Burnt, released in 2015, had all the right ingredients: the London restaurant scene as its backdrop, Bradley Cooper, Sienna Miller, Omar Sy and Emma Thompson. But ultimately its script was sour. David Chang, a chef not without his own heated history, devoted a full podcast episode last year to boiling down his derision for Burnt.

Chang and co take aim at the supposed penance of bad boy chef Adam Jones (Cooper) – shucking a million oysters – and culinary minutiae like preparing escargot at home. But most damning is its take on kitchen culture. It is “framed on the bygone era that we really romanticised”, says Chang. “It’s obviously seen as toxic, all these things that are clearly wrong, but no one ever looked at it, and we’ve glorified it in this movie … This is so stupid.

As the credits roll on Burnt it seems like a clear case of too many chefs spoiling the broth: Ramsay and Marcus Wareing are both credited as consultants, as is Mario Batali, who divested his restaurant interests in 2019 after allegations of sexual harassment and assault (which he denies).

Burnt wasn’t Bradley Cooper’s first offence. Remember Kitchen Confidential? Cooper plays Jack Bourdain. Leveraging Anthony Bourdain’s pageturner may have seemed like a no brainer but the TV series ran to just 13 episodes back in 2005. One criticism was its weakly constructed female characters, made secondary to the male lead and core supporting cast, but more striking for me is its overwhelmingly Caucasian cast, considering the real-life Bourdain hailed the Latino influence in US kitchen culture. “The Mexican, Dominican, and Salvadorian cooks I’ve worked with over the years make most CIA-educated [Culinary Institute of America] white boys look like clumsy, snivelling little punks,” Bourdain wrote.
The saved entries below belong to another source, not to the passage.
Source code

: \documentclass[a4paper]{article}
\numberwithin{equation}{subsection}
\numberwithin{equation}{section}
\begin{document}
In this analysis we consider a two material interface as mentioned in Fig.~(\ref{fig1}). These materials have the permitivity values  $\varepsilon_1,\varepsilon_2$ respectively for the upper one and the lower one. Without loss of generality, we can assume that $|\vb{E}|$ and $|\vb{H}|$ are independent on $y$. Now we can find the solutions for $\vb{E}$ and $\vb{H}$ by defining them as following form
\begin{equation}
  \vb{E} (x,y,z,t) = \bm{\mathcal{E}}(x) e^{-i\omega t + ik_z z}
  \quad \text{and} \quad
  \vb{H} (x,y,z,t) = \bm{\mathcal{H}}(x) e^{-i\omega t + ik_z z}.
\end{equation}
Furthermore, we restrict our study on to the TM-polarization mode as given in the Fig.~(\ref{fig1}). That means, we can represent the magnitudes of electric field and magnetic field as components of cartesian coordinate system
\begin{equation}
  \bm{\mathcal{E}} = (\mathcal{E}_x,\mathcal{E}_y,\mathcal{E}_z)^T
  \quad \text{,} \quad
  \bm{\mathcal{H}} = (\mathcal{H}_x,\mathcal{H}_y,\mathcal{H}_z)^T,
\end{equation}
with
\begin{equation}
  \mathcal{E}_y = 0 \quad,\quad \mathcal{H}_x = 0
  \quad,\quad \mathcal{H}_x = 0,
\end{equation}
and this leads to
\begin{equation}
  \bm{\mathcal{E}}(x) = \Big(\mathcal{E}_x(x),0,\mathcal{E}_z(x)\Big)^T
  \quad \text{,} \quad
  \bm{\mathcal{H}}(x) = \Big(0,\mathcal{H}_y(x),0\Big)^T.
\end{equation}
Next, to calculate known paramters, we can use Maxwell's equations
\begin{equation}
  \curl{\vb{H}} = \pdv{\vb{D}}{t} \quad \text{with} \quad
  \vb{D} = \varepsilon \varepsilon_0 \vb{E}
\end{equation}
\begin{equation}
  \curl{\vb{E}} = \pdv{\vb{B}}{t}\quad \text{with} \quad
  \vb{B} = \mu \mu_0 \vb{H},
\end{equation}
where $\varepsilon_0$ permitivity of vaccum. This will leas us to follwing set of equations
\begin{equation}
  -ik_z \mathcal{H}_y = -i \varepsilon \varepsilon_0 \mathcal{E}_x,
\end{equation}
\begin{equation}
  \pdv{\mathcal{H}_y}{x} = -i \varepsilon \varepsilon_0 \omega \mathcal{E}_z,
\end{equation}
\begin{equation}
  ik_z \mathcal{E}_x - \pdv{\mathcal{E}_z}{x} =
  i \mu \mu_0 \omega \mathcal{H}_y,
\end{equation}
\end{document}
Gentefied, the America Ferrera-produced Netflix dramedy, skewers the notion that dining stateside could operate without Latino labour, the appropriation that’s rife in the food world, and how food plays a part in urban gentrification. It does feature, albeit briefly, the angry white man, but he’s quickly dispatched. It’s sharp and thankfully renewed for a second season, but it seems to be the exception rather than the rule.

Bourdain didn’t invent the angry, dysfunctional chef but he did inadvertently popularise it as a badge of honour among legions of them – and we see it on screen. It’s a culture that didn’t sit well with Bourdain in his later years. In a 2017 commencement speech to graduates of the Culinary Institute of America, he reportedly said he had written Kitchen Confidential to “entertain a few line cooks” but it became a “meathead bible”. He recognised that women in the hospitality industry often dismissed it as “the bro bible”, saying: “If there’s a harasser in the kitchen who’s a jerk at work, chances are he’s got my book at his station, and I am going to have to live with that.”
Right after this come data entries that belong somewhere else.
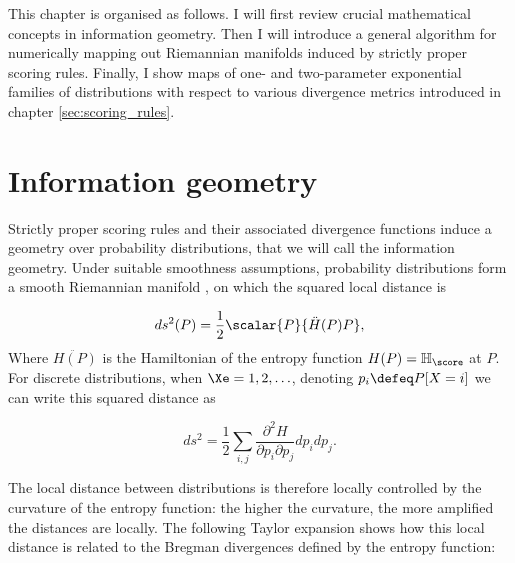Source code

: This chapter is organised as follows. I will first review crucial mathematical concepts in information geometry. Then I will introduce a general algorithm for numerically mapping out Riemannian manifolds induced by strictly proper scoring rules. Finally, I show maps of one- and two-parameter exponential families of distributions with respect to various divergence metrics introduced in chapter \ref{sec:scoring_rules}.

\section{Information geometry}

Strictly proper scoring rules and their associated divergence functions induce a geometry over probability distributions, that we will call the information geometry. Under suitable smoothness assumptions, probability distributions form a smooth Riemannian manifold \citep{Amari,Dawid}, on which the squared local distance is

\begin{equation}
	ds^2(P) = \frac{1}{2} \scalar{P}{\ddot{H}(P)P},
\end{equation}
Where $\ddot{H(P)}$ is the Hamiltonian of the entropy function $H(P) = \mathbb{H}_{\score}$ at $P$. For discrete distributions, when $\Xe={1,2,\ldots}$, denoting $p_i\defeq P[X=i]$ we can write this squared distance as

\begin{equation}
	ds^2 = \frac{1}{2} \sum_{i,j} \frac{\partial^2 H}{\partial p_i\partial p_j} dp_{i} dp_{j}.
\end{equation}

The local distance between distributions is therefore locally controlled by the curvature of the entropy function: the higher the curvature, the more amplified the distances are locally. The following Taylor expansion shows how this local distance is related to the Bregman divergences defined by the entropy function:

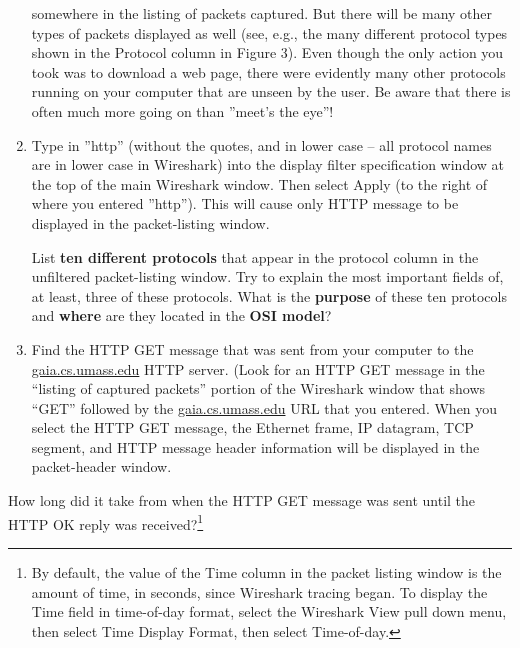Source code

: \documentclass[11pt,a4paper]{article}
\begin{document}
\begin{enumerate}
    somewhere in the listing of packets captured. But there will be many other types
    of packets displayed as well (see, e.g., the many different protocol types shown in
    the Protocol column in Figure 3). Even though the only action you took was to
    download a web page, there were evidently many other protocols running on your
    computer that are unseen by the user. Be aware that there is often much more going on than ''meet’s the eye''!
    \item Type in ''http'' (without the quotes, and in lower case – all protocol names are in
    lower case in Wireshark) into the display filter specification window at the top of
    the main Wireshark window. Then select Apply (to the right of where you entered
    ''http''). This will cause only HTTP message to be displayed in the packet-listing
    window.
    
    \begin{question}
        List \textbf{ten different protocols} that appear in the protocol column in the unfiltered packet-listing window. Try to explain the most important fields of, at least, three of these protocols. What is the \textbf{purpose} of these ten protocols and \textbf{where} are they located in the \textbf{OSI model}?
    \end{question}%
    
    
    
    
    \item Find the HTTP GET message that was sent from your computer to the
    \url{gaia.cs.umass.edu} HTTP server. (Look for an HTTP GET message in the ``listing
    of captured packets'' portion of the Wireshark window  that shows
    ``GET'' followed by the \url{gaia.cs.umass.edu} URL that you entered. When you
    select the HTTP GET message, the Ethernet frame, IP datagram, TCP segment,
    and HTTP message header information will be displayed in the packet-header
    window. 
\end{enumerate}

\begin{question}
    How long did it take from when the HTTP GET message was sent until the HTTP
	OK reply was received?\footnote{By default, the value of the Time column in the packet listing
		window is the amount of time, in seconds, since Wireshark tracing began.
		To display the Time field in time-of-day format, select the Wireshark View pull
		down menu, then select Time Display Format, then select Time-of-day.}
\end{question}
\end{document}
It may be that Kitchen Confidential and its ilk have become an easy shorthand, and that anger is easier to play, and write, but there’s much more to portray in the realm of culinary fiction, like genuine joy in food, discovery, drive, inquisitiveness and achievement. As the industry is in a prolonged period of introspection and change, falling back on decades-old stereotypes will age badly.
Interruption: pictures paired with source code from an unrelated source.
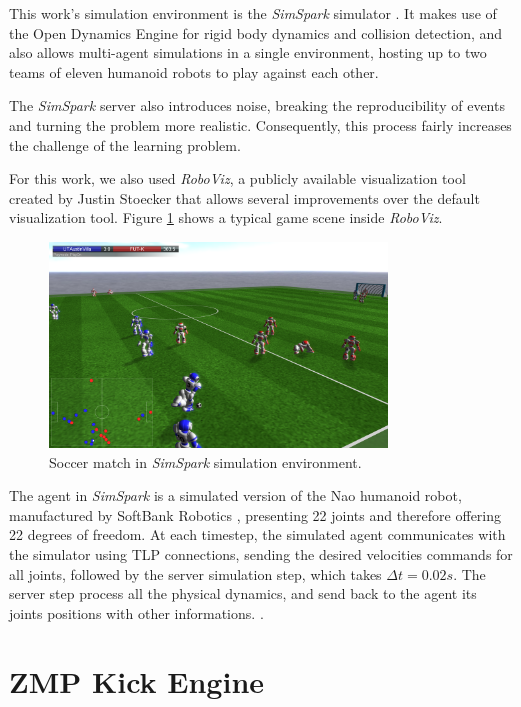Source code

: This work's simulation environment is the \textit{SimSpark} simulator \cite{Simspark}. It makes use of the Open Dynamics Engine \cite{ODE} for rigid body dynamics and collision detection, and also allows multi-agent simulations in a single environment, hosting up to two teams of eleven humanoid robots to play against each other.

The \textit{SimSpark} server also introduces noise, breaking the reproducibility of events and turning the problem more realistic. Consequently, this process fairly increases the challenge of the learning problem.

For this work, we also used \textit{RoboViz}, a publicly available visualization tool created by Justin Stoecker \cite{RoboViz} that allows several improvements over the default visualization tool. Figure \ref{fig:roboviz_game} shows a typical game scene inside \textit{RoboViz}.

\begin{figure}[H]
    \centering
    \includegraphics[width=0.8\textwidth]{Chapter5/sim3d.png} 
    \caption{Soccer match in \textit{SimSpark} simulation environment.}
    \label{fig:roboviz_game}
\end{figure}

The agent in \textit{SimSpark} is a simulated version of the Nao humanoid robot, manufactured by SoftBank Robotics \cite{NaoRobot}, presenting 22 joints and therefore offering 22 degrees of freedom. At each timestep, the simulated agent communicates with the simulator using TLP connections, sending the desired velocities commands for all joints, followed by the server simulation step, which takes $\Delta t = 0.02s$. The server step process all the physical dynamics, and send back to the agent its joints positions with other informations. \cite{SimSparkEffectors}.

\section{ZMP Kick Engine}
I’m left thinking about my perfect on-screen chef. He’s not angry, white or a man, for that matter. He’s a rat. I ly dipped in to Ratatouille to refresh my memory but I found myself in for the long haul. I was struck by the themes, detail and the sheer joy of it all. Yes, there’s the conniving Skinner but there is, over all else, Remy’s tug of loyalty, his passion for food and Auguste Gusteau’s enduring motto: “Anyone can cook.”